[TO-DO ITEM]
Please repeat all of the records below word for word, leaving the pictures out of your answer.
BEGIN INPUT DATA
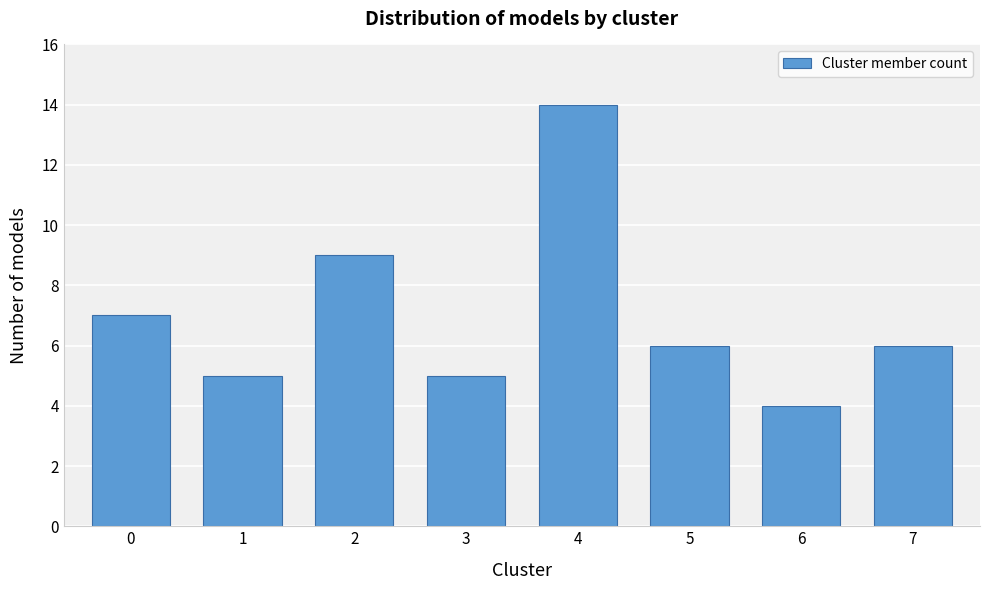

Reading right to left, list all the values displayed in this chart.

6	4	6	14	5	9	5	7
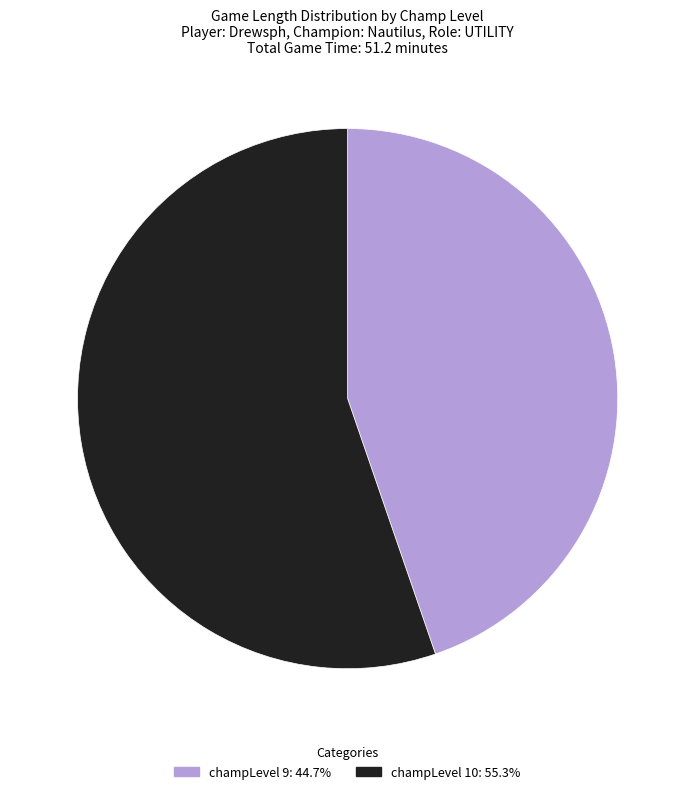

Approximately how many times larger is the value at champLevel 10: 55.3% compared to champLevel 9: 44.7%?

1.2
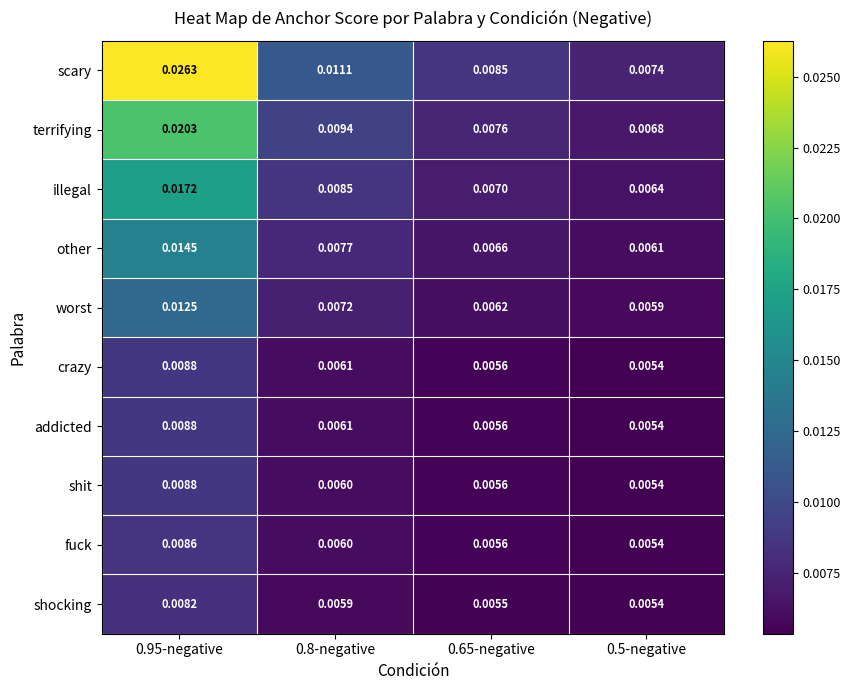

Which series has the widest spread of values?

scary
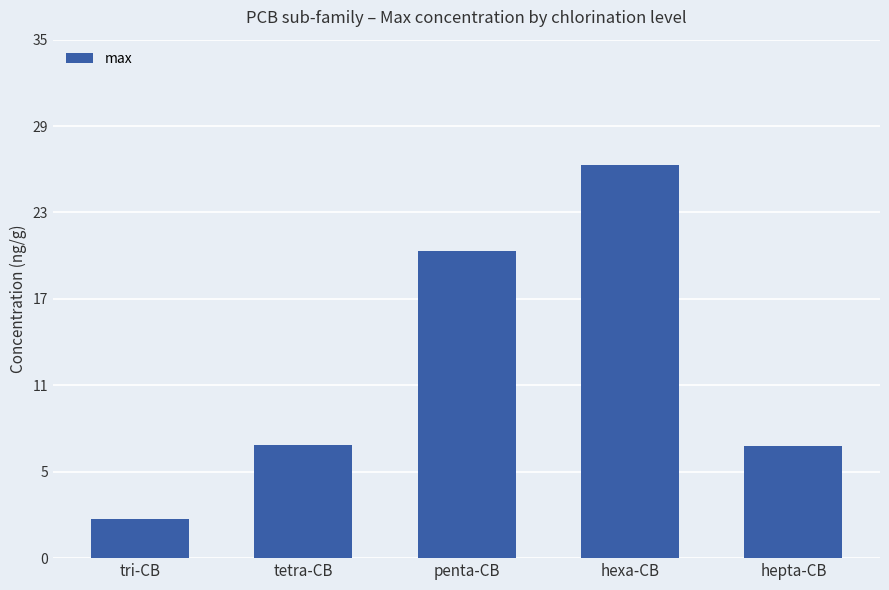

The chart shows a value of 1.2 at tri-CB. True or false?

False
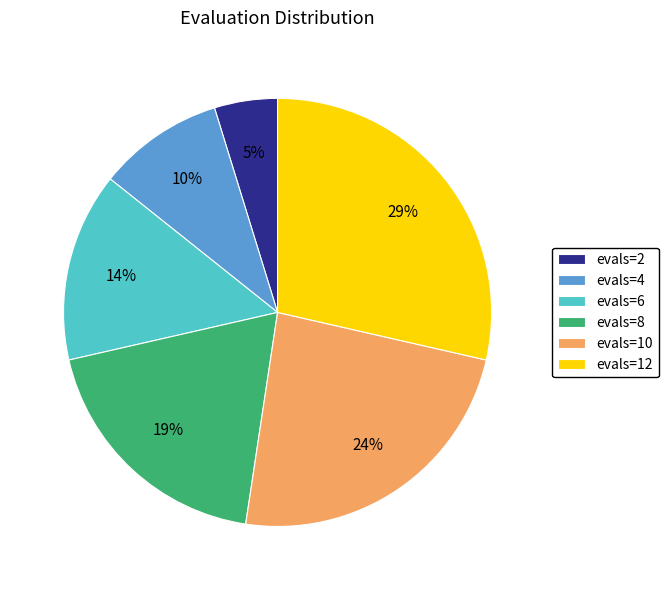

Which category has the biggest portion of the pie?

evals=12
END INPUT DATA
[RESULT]
Reading right to left, list all the values displayed in this chart.

6	4	6	14	5	9	5	7

Approximately how many times larger is the value at champLevel 10: 55.3% compared to champLevel 9: 44.7%?

1.2

Which series has the widest spread of values?

scary

The chart shows a value of 1.2 at tri-CB. True or false?

False

Which category has the biggest portion of the pie?

evals=12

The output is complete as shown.